Many of the traditional hotels have some sort of colour in their name. Attentive ones may have noticed the Schwarzen Adler (Black Eagle), the Grauen Bär (Grey Bear) and the Weisse Kreuz (White Cross). But now theres the undisputed queen of all colours - the Goldenen Krone (Golden Crown). But it's not just the name that distinguishes this hotel, but also its location - right in the middle of Innsbruck's shopping strip. Don't want to carry your shopping bags halfway through the city? Just drop them off at the hotel! And the rooms are big enough for it. We recommend the family room, even if you don't have any children. The bay window alone has enough room a few pairs of traditional Tracht outfits and loden hats. If that's not enough, you can always spread your findings across the couch and the table. If you have blown your credit limit, then you can still go and blow a notch on your belt at the hotel restaurant. Double rooms are available from ?118 a night.
So what is romantic? A walk along the beach for many. For others it's the tale of Romeo and Juliet. For the Japanese it is Sissi and Franzl.
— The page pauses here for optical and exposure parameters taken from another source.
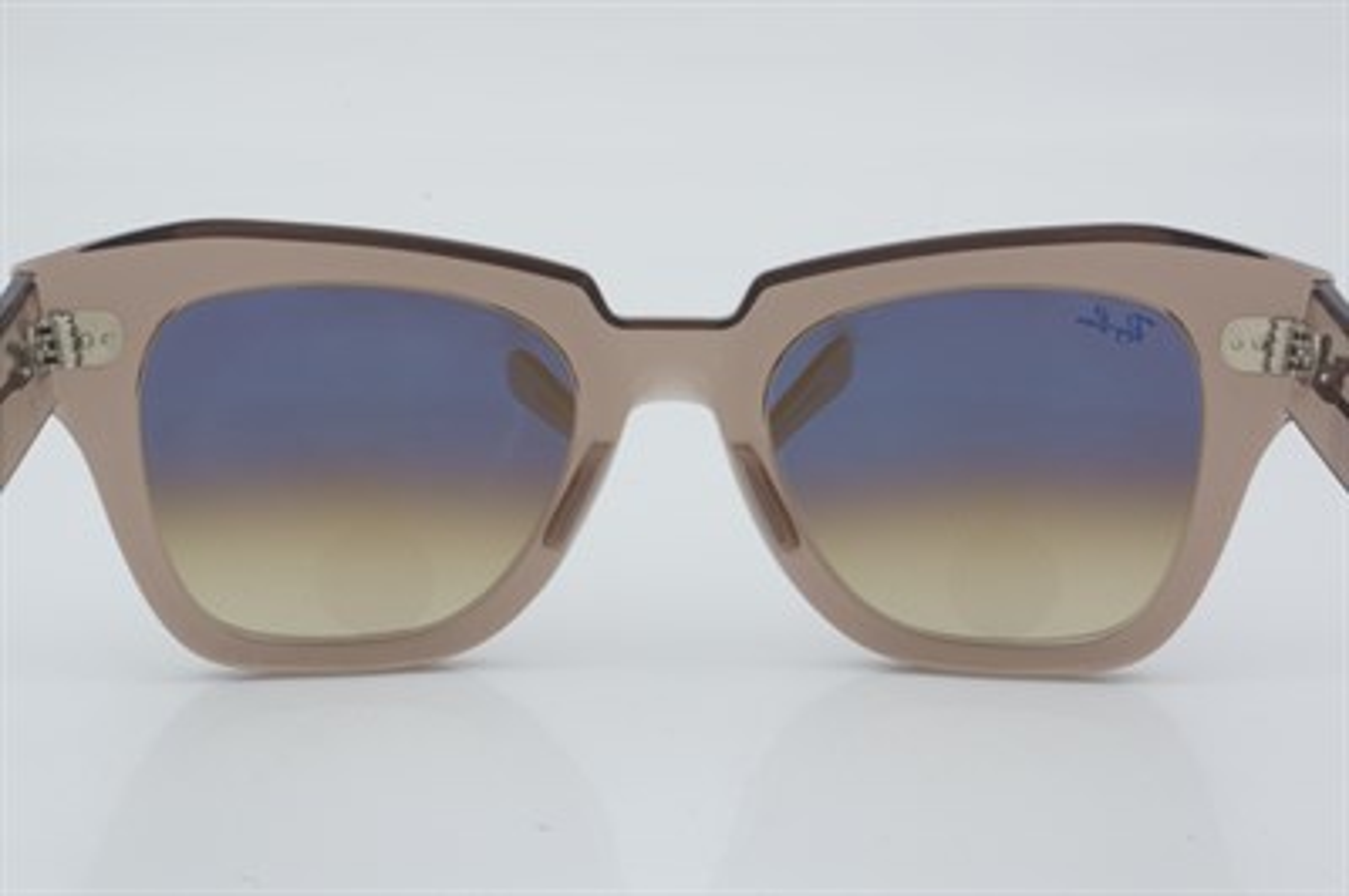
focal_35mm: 82
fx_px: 3089
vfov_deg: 16.5
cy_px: 448
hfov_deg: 24.6
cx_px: 674
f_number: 29
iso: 100
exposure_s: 1/4
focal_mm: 55
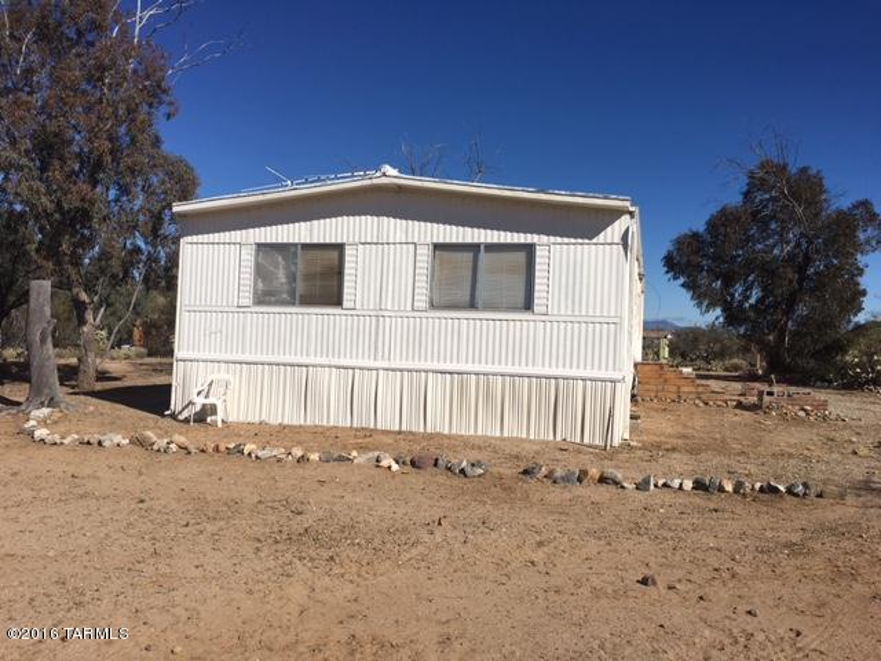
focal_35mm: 29
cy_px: 330
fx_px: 738
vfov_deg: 48.2
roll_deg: -2.6
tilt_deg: +0.0
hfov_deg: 61.7
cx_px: 440
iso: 25
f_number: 2.2
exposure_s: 1/4525
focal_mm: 4.15
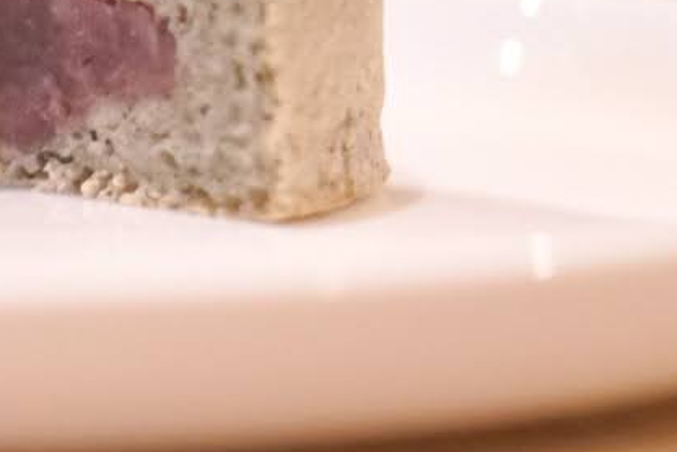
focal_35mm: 291
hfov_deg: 7.0
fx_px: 5476
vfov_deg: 4.7
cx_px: -99
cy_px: -289
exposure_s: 1/160
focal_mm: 50
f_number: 1.8
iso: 2500
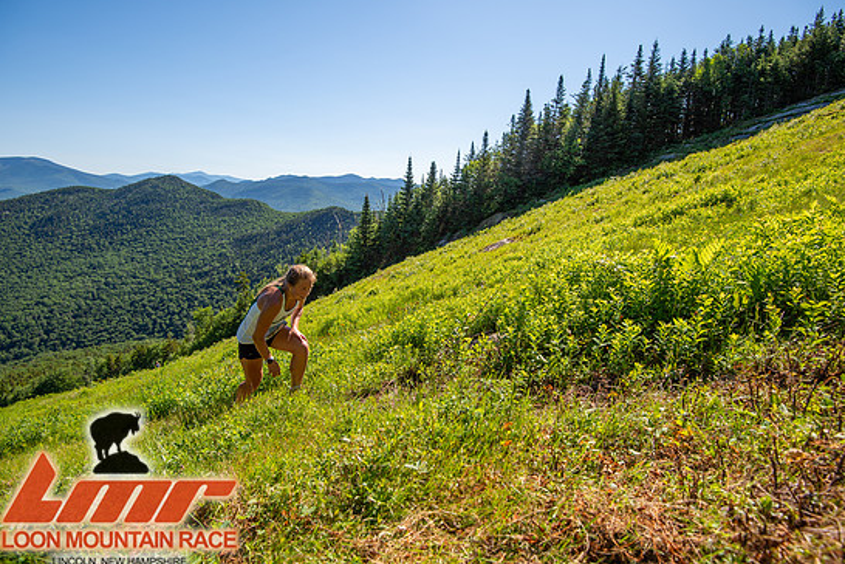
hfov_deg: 93.3
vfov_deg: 70.4
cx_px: 424
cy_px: 288
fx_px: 399
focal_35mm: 17
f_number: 5
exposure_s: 1/500
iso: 100
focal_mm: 16
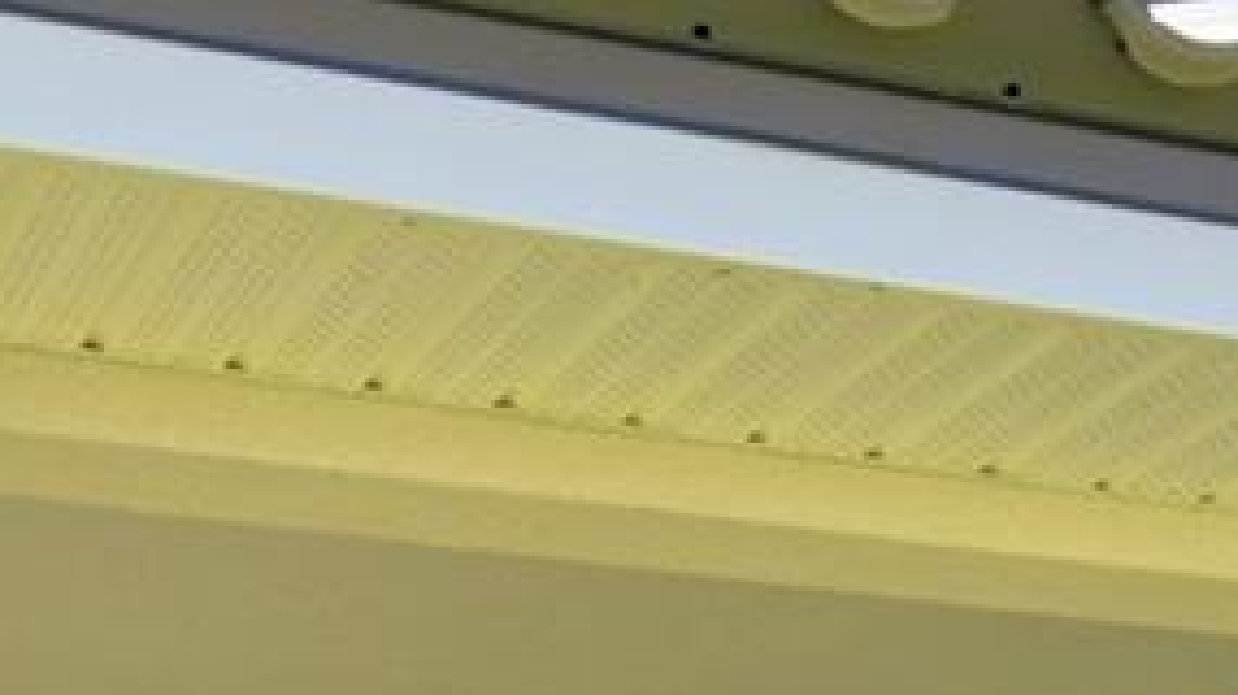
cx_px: 730
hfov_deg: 22.7
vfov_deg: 11.0
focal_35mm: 94
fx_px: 3084
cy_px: 1612
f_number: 4.8
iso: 100
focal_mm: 11
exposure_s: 1/500
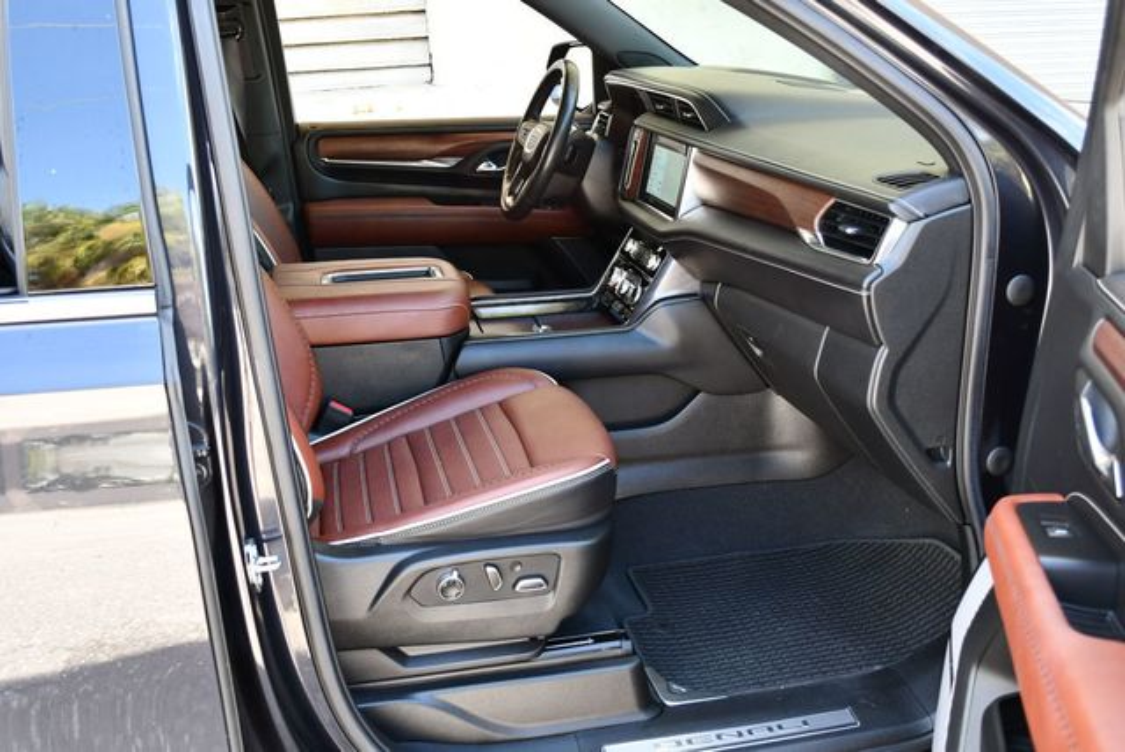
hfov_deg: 53.1
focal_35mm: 36
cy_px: 376
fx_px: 1126
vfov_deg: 36.9
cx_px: 562
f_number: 3.5
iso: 720
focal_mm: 18
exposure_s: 1/250
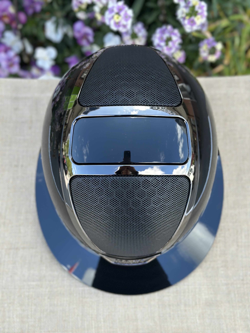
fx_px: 462
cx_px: 125
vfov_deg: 39.7
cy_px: 166
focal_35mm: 48
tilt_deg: -70.9
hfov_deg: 30.3
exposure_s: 1/463
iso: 80
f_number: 1.78
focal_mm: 6.86
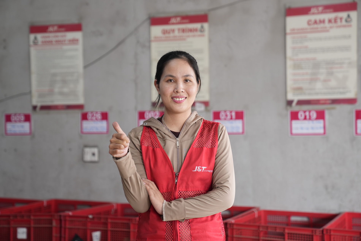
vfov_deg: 19.5
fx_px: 702
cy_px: 120
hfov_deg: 28.8
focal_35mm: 70
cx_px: 180
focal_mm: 70
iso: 500
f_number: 2.8
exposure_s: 1/60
But for the couples staying at the romantic hotel Schwarzer Adler, the Swarovski crystals really get the sparks flying. It's not just the bride that is radiating here, but also the bathroom. It is a world of crystals. The precious stones laid into the black tiles twinkle in the light, and the crystals next to the basin glitter and the double-headed eagle laid into the flooring shines in brilliance. Whatever you didn't see in the Swarovski World of Crystals is sure to be seen here in this crystal dream. There's also a whirlpool grotto and massage shower too. Those who can't really warm up to Swarovski could however get in the right mood with Versace. The Versace Deluxe Suite attracts it's guests with piano black and gold, with a fitting bathroom decked out in red lava rock. And the Empress Maria Theresia Suite has it all: Sissi plus versace and Swarovski. Those who are a bit overwhelmed by so much romance didn't understand the film. Double rooms can be yours from ?150 per night.